The Federal Government on Monday said it was considering some measures, including temporary closure of a neighbouring country’s borders, to curb unbridled rice smuggling into Nigeria.
The Minister of Agriculture and Rural Development Chief Audu Ogbeh, disclosed this in Abuja while speaking with youths in a leadership clinic under the auspices of Guardians of the Nation International (GOTNI).
Ogbeh said that shutting the borders had become imperative in order to protect local rice farmers from the threats of smuggled rice and sustain the current efforts targeted at ensuring that Nigerians consume what is produced locally.
Specifically, the minister accused one of the nation’s neighbouring countries as undermining the efforts to achieve food security by engaging in reckless importation of the commodity in order to illegally smuggle it into Nigeria.
He said: “Our other problem is smuggling. As we speak, a neighbour of ours is importing more rice than China is importing. They do not eat parboiled rice, they eat white rice, they use their ports to try and damage our economy.
“I am telling you now because in a few days, you will hear the border has been shut, we are going to shut it to protect you, us and protect our economy. You will start seeing all sorts of negative things on the internet.
“Let me tell you why we need to shut the border, I grow rice, I was the first Nigerian to mill rice free of stones, if you plant rice in certain parcels of land, some poisonous materials gets into the rice. There are three kinds of water in their natural state; there is fresh water from the river, salt water from the sea, blackish water.
“If you go to the Delta in many countries, in South East Asia where they grow the rice, if you plant rice in the same place like four to six years continuously, the quantum of arsenic begins to increase and arsenic causes cancer and that is what they are dumping for us”, Ogbeh added.

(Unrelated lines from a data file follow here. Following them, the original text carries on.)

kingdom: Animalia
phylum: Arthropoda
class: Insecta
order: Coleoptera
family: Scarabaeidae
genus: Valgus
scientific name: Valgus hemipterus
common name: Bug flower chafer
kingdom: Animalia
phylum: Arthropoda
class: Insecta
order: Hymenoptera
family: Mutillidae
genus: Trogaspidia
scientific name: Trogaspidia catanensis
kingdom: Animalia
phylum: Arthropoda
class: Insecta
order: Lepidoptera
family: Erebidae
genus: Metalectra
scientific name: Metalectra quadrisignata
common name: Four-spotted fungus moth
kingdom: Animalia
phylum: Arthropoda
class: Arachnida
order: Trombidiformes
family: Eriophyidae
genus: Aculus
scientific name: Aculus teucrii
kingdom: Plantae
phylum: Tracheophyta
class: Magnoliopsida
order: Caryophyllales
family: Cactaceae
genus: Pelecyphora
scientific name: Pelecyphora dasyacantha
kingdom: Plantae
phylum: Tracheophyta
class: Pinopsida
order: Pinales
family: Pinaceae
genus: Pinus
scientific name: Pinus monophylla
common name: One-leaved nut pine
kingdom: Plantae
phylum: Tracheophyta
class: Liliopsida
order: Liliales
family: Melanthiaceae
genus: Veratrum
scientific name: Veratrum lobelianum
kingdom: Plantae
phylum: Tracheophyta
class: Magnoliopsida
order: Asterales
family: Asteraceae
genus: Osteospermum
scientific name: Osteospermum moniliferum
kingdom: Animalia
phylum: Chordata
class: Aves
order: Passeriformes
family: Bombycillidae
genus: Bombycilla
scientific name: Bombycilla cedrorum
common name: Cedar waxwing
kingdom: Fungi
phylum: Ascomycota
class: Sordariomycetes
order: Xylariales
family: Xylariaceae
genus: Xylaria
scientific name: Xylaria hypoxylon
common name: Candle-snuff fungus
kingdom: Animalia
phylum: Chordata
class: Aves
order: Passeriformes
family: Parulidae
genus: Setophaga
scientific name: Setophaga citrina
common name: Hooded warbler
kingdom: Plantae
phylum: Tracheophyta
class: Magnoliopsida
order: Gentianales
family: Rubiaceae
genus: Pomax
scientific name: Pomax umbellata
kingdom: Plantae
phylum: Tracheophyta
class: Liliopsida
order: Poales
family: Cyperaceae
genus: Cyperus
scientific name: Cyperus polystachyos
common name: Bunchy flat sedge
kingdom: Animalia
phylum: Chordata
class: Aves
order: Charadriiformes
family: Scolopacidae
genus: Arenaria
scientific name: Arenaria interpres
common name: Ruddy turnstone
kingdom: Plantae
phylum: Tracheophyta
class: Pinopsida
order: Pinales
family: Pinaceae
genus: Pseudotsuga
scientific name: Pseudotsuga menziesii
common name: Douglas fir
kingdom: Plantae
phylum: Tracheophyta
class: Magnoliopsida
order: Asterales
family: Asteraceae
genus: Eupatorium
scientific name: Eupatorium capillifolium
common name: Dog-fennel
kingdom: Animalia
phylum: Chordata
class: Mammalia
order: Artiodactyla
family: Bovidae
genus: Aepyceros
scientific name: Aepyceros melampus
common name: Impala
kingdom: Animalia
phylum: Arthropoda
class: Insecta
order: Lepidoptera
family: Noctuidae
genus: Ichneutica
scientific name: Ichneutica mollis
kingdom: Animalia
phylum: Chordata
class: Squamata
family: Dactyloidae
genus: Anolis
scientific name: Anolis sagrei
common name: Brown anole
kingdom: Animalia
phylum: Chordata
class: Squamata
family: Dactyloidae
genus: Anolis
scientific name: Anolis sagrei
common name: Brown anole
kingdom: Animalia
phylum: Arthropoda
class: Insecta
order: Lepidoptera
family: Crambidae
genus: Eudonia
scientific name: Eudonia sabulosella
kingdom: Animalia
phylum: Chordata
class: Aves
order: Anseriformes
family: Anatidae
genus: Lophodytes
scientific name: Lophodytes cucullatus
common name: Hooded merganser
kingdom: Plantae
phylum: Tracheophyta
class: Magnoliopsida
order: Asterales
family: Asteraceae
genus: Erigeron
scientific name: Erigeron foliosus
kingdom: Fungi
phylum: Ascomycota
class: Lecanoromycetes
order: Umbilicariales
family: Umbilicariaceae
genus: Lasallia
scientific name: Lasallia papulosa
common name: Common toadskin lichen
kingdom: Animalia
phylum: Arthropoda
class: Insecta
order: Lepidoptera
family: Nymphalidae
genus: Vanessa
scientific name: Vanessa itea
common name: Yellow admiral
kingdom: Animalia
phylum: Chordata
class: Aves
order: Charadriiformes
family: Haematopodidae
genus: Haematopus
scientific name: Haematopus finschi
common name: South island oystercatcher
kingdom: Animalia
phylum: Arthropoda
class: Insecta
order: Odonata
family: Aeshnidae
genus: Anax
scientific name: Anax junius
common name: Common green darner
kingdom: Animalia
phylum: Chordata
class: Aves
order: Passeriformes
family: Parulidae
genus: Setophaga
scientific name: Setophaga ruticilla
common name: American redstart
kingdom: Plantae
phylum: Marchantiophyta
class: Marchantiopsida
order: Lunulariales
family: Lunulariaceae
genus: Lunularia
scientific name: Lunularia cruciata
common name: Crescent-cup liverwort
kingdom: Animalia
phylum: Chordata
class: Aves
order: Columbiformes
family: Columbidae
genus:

The minister said that government, through nationwide rice farming programmes, had reduced rice importation by 95 per cent and increased the number of rice farmers from five million to 30 million in two years .
The President of GOTNI, Dr Linus Okorie, commended the minister for sharing prosperity experiences with the youth, noting that the leadership clinic is organised by GOTNI to expose young people to practical leadership principles for life success.
He assured that the group was committed to changing the narratives of poor leadership in the country by consciously developing the capacities of generational leaders.
Okorie clarified: “A lot of young people are asking questions, seeking answers to their questions, wish that they have an experienced person who will hold them by the hands and show them the way to achieve success.
“There are a few people that are readily available to do this; a lot of them are making decisions everyday on the basis of their limited exposure.
“If Nigeria must make progress, if we must consciously build the next generation of leaders then, we must expose these young people to experienced leaders that have gone ahead for a conscious transfer of knowledge and experiences”, he added.